La última semana ha sido ajetreada. El ajetreo me ha llevado a cosas magníficas. La primera de ella es a recordar a Manuel Aguilar, ese maravilloso catedrático de química que hace más de treinta años llevaba unas melenas infames y que mucha gente detestaba por su forma de explicar y por su pasotismo ilustrado.

Yo era feliz en las clases de Manuel por su sabiduría y por su visión crítica del mundo. Recuerdo cuando explicaba las reacciones de oxidación reducción. Siempre contaba el chiste del pastor y las ovejas. Las blancas son mías.

Un día, no recuerdo por qué motivo, un grupo de alumnos empezó a tirarle tizas mientras él estaba de espaldas para escribir en la pizarra. No se inmutó y siguió explicando como si tal cosa. Al acabar la clase nos dijo: «Por si les interesa, en Venezuela, los alumnos venían a clase con pistola».

Otra de las cosas magníficas de esta semana ajetreada ha sido encontrarme con el blog y los artículos de «La mirada del mendigo«, de los que desconocía su existencia.

En este blog hay tres artículos relacionados con al asunto de Volkswagen que recomiendo que lean a quienes estén interesados en esta cuestión:

La encerrona a VW

Actualización del VWGate

Cuando las barbas de tu vecino…

El ajetreo también me llevó a posponer hasta ayer una cena que tenía prevista para otro día. La cena, deliciosa y que se prolongó mucho, me dejó despierto para ver el espeluznante eclipse de luna. No sé si lo vieron en directo. Si no lo vieron, les recomiendo que lo hagan la próxima vez que se repita el fenómeno.

Nunca la luna está tan presente como en una eclipse como este.
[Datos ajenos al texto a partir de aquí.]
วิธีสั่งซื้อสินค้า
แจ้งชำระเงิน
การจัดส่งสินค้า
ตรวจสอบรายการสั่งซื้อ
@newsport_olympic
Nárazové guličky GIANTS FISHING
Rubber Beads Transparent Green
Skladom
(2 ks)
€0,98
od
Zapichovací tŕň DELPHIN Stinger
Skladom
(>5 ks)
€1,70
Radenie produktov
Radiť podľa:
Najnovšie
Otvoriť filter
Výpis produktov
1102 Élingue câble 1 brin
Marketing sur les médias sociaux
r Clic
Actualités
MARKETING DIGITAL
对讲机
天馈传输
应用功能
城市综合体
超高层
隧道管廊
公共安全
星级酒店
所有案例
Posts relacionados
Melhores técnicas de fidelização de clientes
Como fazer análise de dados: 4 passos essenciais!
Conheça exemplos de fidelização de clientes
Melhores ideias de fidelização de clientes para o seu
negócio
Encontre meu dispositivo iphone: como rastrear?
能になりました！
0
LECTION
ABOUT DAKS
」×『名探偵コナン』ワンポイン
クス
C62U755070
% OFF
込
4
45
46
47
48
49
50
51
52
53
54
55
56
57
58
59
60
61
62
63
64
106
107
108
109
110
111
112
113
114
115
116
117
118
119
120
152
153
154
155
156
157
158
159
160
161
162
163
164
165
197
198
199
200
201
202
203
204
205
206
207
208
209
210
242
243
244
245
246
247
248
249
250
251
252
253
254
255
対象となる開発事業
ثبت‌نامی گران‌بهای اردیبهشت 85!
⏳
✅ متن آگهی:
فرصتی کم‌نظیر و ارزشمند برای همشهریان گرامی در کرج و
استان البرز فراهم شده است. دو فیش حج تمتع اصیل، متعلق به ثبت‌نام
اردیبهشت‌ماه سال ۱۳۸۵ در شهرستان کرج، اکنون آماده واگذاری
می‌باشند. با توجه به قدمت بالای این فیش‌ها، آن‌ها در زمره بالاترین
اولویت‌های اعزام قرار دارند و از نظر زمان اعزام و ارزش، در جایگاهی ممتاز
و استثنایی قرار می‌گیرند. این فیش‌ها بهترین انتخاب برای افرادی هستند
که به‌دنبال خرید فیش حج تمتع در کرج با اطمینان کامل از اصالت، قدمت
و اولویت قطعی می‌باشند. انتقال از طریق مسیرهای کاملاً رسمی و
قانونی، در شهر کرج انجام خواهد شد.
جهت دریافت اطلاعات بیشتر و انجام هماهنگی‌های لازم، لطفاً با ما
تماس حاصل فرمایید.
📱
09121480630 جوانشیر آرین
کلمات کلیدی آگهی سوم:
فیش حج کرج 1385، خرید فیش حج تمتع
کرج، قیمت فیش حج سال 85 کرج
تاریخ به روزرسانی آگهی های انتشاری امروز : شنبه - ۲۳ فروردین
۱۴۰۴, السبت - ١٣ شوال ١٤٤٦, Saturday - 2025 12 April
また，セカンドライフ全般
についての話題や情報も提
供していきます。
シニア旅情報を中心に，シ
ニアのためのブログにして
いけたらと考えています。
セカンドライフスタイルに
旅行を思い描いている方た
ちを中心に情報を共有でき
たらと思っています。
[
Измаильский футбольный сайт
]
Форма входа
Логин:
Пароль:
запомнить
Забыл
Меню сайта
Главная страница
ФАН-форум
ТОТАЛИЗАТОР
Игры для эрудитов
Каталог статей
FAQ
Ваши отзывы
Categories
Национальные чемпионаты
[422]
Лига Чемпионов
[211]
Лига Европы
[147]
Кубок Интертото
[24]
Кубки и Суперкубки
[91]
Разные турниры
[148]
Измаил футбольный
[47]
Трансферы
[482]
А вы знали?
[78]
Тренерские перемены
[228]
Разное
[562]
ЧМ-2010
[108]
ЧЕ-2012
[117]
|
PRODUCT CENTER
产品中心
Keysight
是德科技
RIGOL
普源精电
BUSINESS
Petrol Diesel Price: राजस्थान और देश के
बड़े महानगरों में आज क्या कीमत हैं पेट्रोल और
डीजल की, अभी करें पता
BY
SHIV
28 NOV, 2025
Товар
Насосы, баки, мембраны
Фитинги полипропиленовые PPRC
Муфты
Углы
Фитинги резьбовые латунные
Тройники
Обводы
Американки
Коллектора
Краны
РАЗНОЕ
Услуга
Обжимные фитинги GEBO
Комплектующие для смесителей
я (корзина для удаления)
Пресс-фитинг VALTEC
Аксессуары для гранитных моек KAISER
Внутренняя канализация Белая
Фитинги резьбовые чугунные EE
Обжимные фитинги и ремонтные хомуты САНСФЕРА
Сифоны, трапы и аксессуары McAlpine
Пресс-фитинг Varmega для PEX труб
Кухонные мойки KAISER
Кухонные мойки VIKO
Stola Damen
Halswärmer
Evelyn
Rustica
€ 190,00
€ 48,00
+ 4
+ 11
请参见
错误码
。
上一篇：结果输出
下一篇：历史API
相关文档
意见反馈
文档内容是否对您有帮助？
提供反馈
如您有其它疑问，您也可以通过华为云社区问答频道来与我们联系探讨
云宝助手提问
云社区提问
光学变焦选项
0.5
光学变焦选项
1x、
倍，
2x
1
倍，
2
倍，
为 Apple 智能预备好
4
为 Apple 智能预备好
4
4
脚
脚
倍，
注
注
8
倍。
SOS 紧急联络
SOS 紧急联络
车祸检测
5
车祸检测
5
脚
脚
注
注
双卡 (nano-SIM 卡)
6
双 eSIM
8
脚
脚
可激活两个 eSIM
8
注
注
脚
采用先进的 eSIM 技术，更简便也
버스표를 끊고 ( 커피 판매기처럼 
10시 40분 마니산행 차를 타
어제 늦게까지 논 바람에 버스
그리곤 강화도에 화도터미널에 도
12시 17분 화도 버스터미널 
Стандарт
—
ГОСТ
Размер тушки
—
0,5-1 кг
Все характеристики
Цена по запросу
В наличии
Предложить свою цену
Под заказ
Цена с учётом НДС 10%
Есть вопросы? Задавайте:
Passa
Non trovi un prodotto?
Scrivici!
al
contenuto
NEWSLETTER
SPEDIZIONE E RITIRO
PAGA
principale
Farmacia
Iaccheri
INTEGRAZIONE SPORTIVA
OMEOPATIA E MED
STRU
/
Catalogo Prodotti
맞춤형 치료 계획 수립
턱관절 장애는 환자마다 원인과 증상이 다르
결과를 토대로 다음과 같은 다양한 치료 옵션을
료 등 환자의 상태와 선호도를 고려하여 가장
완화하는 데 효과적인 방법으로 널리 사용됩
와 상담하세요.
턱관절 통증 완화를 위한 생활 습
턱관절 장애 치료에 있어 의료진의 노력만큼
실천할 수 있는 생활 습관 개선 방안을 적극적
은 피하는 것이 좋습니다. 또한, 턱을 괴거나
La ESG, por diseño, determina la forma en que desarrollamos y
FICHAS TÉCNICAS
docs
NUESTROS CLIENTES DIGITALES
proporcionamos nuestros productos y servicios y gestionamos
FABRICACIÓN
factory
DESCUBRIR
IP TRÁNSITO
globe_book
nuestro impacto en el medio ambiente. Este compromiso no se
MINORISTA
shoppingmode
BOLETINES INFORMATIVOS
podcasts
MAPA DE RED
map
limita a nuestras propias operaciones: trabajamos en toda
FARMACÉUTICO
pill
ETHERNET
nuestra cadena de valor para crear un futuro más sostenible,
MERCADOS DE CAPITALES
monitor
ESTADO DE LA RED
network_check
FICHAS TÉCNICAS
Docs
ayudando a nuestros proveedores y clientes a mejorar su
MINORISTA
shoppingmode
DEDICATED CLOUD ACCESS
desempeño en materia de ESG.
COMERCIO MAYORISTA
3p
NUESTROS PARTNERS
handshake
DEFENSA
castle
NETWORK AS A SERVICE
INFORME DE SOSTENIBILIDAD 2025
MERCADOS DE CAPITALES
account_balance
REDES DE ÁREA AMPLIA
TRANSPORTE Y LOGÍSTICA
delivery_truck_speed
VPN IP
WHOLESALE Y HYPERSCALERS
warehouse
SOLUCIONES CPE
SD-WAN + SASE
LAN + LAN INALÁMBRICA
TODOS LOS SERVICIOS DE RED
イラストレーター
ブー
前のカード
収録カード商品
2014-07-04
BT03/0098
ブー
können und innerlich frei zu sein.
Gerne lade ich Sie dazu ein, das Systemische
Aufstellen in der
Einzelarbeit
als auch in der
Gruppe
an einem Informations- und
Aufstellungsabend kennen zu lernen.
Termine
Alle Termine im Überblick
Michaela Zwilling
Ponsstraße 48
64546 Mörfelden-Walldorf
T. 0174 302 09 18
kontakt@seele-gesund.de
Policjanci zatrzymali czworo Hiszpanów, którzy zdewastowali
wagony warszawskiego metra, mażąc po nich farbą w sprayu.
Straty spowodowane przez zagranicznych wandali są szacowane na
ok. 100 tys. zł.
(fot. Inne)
Nunca he tenido la sensación de ver una esfera de ese tamaño flotando en el universo con la nitidez y evidencia que tuve ayer. Es un espectáculo que las fotos no permiten captar, por buenas que sean. Esa bola enorme, flotando en el cielo. Enorme. Eso he dicho.

En la cena también, aparte de momentos excelsos, conocí un texto de García Márquez, un broche perfecto para cerrar la semana:
AQUEL TABLERO DE LAS NOTICIAS

Desde la tercera década de este siglo, y durante unos diez años, existió en Bogotá un periódico que tal vez no tenía muchos antecedentes en el mundo. Era un tablero como el de las escuelas de la época, donde las noticias de última hora estaban escritas con tiza de escuela, y que era colocado dos veces al día en el balcón de El Espectador. Aquel crucero de la avenida Jiménez de Quesada y la carrera 7ª —conocido durante muchos años como la mejor esquina de Colombia— era el sitio más concurrido de la ciudad, sobre todo a la horas en que aparecía el tablero de las noticias: las doce del día y las cinco de la tarde. el paso de los tranvías se volvía difícil, si no imposible, por el estorbo de la muchedumbre, que esperaba impaciente.

además, aquellos lectores callejeros tenían una posibilidad que no tenemos los de ahora, y era la de aplaudir con una ovación cerrada las noticias que les parecían buenas, de rechiflar las que no les satisfacían por completo y de tirar piedras contra el tablero cuando las consideraban contrarias a sus intereses. Era una forma de participación activa e inmediata, mediante la cual El Espectador —el vespertino que patrocinaba el tablero— tenía un termómetro más eficaz que cualquier otro para medirle la fiebre a la opinión pública.